Le vénérable prince fut saisi d’une violente agitation ; il éprouvait en même temps la crainte que ses plus chères espérances ne fussent anéanties, et le plus grand désir de consulter ces témoins muets, mais sincères.

— Qu’on me les montre ! qu’on me les montre, et que je les examine ! dit-il vivement, et d’une voix étouffée, à tous ceux qui l’entouraient. Puis, s’adressant à l’immuable Maso, il lui demanda : Et toi, homme de sang et de mensonge, qu’as-tu à répondre à la vérité ?

Il Maledetto sourit, comme s’il était supérieur à la faiblesse qui avait aveuglé tous les assistants. Son expression était remplie de ce calme que donne la certitude opposée au doute.

— J’ai à vous dire, signor et honoré père, répondit-il froidement, que Balthazar a fort bien arrangé une fort ingénieuse histoire. Doge de Gènes, je suis Bartolo Contini.

— Il dit la vérité, répondit le prince en courbant la tête. Oh Melchior, je n’ai en que trop de preuves de ce que j’avance ! Je suis certain depuis longtemps que ce misérable Bartolo est mon fils, quoique jamais jusqu’ici je n’eusse été affligé de sa présence ; et je le trouve encore plus coupable que mes craintes ne me l’avaient dépeint !

— N’est-ce pas quelque mensonge ? N’avez-vous pas été dupe de quelque conspiration qui avait l’argent pour but ?

Le doge secoua la tête, comme pour assurer qu’il ne pouvait pas se flatter de cette espérance.

— Non, toutes mes offres d’argent ont été refusées.

— Pourquoi prendrais-je l’or de mon père ? ajouta Il Maledetto ; mon courage et mon adresse sont plus que suffisants pour mes besoins.
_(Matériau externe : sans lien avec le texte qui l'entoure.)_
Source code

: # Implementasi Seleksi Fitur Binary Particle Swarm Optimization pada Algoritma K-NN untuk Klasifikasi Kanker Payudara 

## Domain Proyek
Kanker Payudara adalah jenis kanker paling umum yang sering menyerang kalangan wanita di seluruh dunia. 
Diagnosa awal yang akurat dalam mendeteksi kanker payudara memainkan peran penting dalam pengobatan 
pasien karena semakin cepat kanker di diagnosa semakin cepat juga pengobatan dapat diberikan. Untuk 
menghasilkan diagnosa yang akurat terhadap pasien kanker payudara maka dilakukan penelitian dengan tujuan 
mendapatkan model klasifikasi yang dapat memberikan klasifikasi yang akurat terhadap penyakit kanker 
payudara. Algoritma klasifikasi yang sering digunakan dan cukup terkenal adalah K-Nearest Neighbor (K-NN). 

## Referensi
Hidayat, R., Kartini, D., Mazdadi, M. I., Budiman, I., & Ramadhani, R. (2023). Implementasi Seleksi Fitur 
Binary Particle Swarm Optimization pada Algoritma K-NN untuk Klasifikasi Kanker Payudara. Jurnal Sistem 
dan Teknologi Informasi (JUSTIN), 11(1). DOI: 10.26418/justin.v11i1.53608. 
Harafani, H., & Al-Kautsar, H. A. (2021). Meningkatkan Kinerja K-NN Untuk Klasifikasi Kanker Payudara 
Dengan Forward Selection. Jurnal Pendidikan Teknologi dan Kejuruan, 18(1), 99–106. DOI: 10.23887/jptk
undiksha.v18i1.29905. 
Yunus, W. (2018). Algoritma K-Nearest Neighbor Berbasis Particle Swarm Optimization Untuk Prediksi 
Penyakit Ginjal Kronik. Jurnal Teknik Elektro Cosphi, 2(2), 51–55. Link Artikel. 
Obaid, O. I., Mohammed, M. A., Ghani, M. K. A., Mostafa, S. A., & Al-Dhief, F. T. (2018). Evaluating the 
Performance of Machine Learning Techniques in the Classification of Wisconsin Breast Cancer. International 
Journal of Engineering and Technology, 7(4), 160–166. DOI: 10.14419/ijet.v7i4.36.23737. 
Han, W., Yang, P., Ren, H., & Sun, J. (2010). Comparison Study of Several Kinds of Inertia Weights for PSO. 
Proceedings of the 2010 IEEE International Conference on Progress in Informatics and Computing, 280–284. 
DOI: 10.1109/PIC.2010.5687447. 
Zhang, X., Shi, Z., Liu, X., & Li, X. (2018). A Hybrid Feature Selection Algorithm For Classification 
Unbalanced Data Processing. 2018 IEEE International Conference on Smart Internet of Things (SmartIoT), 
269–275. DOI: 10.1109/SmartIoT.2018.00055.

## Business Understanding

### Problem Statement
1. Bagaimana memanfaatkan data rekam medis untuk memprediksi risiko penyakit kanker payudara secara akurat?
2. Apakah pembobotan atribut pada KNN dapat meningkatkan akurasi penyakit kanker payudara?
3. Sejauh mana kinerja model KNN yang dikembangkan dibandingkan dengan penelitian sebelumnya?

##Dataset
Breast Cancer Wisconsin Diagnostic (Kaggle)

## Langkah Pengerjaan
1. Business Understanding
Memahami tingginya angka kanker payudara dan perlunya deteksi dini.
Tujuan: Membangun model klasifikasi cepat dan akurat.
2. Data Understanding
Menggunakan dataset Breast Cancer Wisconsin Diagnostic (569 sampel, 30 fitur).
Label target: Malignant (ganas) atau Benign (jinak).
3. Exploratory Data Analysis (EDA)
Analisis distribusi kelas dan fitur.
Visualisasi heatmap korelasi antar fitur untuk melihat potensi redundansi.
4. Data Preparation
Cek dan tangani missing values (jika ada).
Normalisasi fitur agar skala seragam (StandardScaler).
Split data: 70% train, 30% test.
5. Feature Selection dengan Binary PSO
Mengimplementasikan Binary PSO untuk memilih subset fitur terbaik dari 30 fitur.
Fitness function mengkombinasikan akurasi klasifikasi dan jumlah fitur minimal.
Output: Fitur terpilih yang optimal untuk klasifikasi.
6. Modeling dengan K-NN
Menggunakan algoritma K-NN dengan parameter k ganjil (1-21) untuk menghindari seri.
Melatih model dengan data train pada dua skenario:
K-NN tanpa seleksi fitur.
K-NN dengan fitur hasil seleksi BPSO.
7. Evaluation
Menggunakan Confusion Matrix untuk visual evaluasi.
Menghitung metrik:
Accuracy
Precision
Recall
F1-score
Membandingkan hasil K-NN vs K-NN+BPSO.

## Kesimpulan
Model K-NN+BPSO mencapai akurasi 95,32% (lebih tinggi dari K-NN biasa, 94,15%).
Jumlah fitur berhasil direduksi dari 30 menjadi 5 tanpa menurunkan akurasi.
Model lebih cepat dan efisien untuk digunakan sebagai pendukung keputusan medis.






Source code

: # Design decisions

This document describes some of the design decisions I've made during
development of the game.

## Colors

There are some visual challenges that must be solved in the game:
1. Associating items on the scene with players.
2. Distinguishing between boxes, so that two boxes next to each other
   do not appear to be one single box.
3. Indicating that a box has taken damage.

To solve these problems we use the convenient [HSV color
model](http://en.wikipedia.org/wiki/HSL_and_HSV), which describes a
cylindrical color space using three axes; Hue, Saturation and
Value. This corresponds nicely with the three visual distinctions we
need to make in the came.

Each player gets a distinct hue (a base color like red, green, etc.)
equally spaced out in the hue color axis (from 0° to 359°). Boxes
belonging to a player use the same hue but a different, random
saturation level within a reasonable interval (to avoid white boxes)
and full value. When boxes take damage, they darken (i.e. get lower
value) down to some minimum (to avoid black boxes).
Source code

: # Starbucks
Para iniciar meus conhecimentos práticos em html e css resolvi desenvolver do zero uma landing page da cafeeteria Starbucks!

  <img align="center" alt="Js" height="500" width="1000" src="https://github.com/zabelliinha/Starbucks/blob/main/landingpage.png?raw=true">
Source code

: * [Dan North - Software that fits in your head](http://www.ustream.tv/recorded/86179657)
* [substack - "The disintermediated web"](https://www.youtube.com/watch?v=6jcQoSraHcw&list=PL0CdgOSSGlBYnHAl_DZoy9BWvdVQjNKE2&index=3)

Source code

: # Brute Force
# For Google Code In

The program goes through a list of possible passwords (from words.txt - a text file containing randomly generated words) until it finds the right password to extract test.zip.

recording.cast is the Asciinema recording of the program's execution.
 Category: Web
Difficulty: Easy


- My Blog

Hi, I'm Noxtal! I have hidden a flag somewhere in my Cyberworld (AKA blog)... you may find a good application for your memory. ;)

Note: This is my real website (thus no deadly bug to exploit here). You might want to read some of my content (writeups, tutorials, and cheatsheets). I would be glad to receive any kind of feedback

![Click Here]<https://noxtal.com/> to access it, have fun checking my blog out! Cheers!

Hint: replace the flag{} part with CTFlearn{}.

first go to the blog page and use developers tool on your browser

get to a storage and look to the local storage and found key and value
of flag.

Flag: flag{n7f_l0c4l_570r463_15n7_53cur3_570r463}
La nature de cette réponse et le maintien assuré de Maso produisirent un moment de silence embarrassant.

— Qu’ils s’avancent tous deux, et qu’ils soient confrontés, dit le frère quêteur : la nature révèle souvent la vérité lorsque la science des hommes est en défaut ; nous trouverons peut-être dans les traits du fils véritable quelque ressemblance avec ceux de son père.